=== Exercise inputs ===
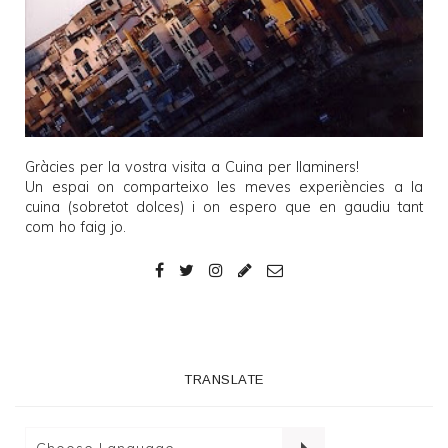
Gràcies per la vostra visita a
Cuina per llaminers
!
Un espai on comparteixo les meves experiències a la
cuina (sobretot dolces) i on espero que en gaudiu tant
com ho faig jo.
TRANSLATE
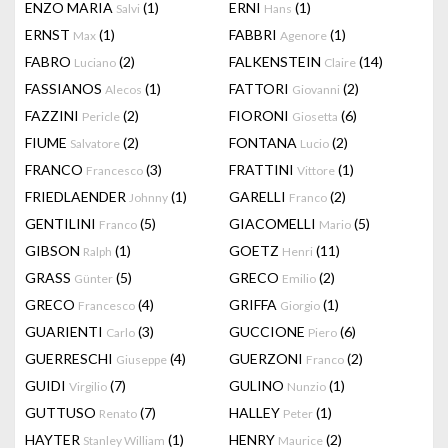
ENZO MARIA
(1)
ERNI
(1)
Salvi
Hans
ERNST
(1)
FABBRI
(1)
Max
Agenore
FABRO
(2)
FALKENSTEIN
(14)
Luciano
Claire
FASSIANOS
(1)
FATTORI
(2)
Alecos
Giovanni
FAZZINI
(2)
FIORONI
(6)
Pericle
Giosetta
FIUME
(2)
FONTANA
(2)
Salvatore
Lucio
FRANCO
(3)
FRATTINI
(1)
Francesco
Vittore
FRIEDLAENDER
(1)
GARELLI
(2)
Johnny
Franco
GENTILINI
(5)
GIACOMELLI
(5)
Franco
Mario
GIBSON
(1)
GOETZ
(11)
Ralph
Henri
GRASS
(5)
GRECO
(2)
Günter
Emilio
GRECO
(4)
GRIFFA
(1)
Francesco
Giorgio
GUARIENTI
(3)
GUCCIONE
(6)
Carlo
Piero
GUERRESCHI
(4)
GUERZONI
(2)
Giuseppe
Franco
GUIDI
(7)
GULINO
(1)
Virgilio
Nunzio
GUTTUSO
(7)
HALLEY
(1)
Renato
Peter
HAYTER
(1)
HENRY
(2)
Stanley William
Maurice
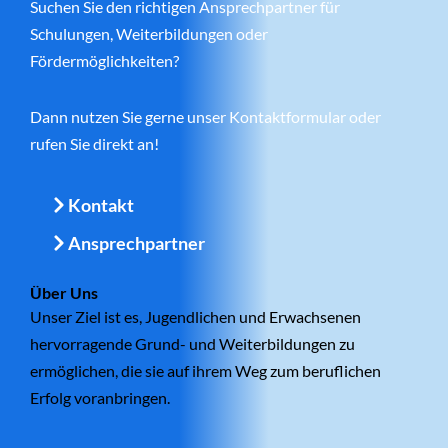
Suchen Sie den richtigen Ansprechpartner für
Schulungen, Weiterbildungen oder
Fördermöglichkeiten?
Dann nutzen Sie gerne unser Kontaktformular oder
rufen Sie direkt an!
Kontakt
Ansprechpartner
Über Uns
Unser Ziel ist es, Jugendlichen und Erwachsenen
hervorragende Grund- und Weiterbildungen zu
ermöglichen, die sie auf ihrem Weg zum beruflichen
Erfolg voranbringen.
===
=== Exercise inputs ===
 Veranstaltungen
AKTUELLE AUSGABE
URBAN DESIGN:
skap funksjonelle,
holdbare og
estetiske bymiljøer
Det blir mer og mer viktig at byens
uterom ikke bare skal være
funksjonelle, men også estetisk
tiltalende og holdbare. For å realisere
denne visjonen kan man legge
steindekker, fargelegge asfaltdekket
===
=== Exercise inputs ===
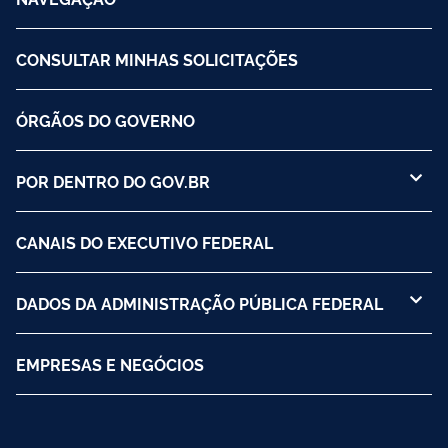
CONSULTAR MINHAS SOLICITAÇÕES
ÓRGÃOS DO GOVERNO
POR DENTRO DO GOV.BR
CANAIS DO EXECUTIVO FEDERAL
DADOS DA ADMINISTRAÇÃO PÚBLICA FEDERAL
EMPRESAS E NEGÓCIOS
===
§ Task item
Each line above that falls between the line with "Gràcies per la vostra visita a" and the line with "Erfolg voranbringen." should be printed exactly, together with those two lines, but the pictures should not.

§ Answer space
Gràcies per la vostra visita a
Cuina per llaminers
!
Un espai on comparteixo les meves experiències a la
cuina (sobretot dolces) i on espero que en gaudiu tant
com ho faig jo.
TRANSLATE
ENZO MARIA
(1)
ERNI
(1)
Salvi
Hans
ERNST
(1)
FABBRI
(1)
Max
Agenore
FABRO
(2)
FALKENSTEIN
(14)
Luciano
Claire
FASSIANOS
(1)
FATTORI
(2)
Alecos
Giovanni
FAZZINI
(2)
FIORONI
(6)
Pericle
Giosetta
FIUME
(2)
FONTANA
(2)
Salvatore
Lucio
FRANCO
(3)
FRATTINI
(1)
Francesco
Vittore
FRIEDLAENDER
(1)
GARELLI
(2)
Johnny
Franco
GENTILINI
(5)
GIACOMELLI
(5)
Franco
Mario
GIBSON
(1)
GOETZ
(11)
Ralph
Henri
GRASS
(5)
GRECO
(2)
Günter
Emilio
GRECO
(4)
GRIFFA
(1)
Francesco
Giorgio
GUARIENTI
(3)
GUCCIONE
(6)
Carlo
Piero
GUERRESCHI
(4)
GUERZONI
(2)
Giuseppe
Franco
GUIDI
(7)
GULINO
(1)
Virgilio
Nunzio
GUTTUSO
(7)
HALLEY
(1)
Renato
Peter
HAYTER
(1)
HENRY
(2)
Stanley William
Maurice
Suchen Sie den richtigen Ansprechpartner für
Schulungen, Weiterbildungen oder
Fördermöglichkeiten?
Dann nutzen Sie gerne unser Kontaktformular oder
rufen Sie direkt an!
Kontakt
Ansprechpartner
Über Uns
Unser Ziel ist es, Jugendlichen und Erwachsenen
hervorragende Grund- und Weiterbildungen zu
ermöglichen, die sie auf ihrem Weg zum beruflichen
Erfolg voranbringen.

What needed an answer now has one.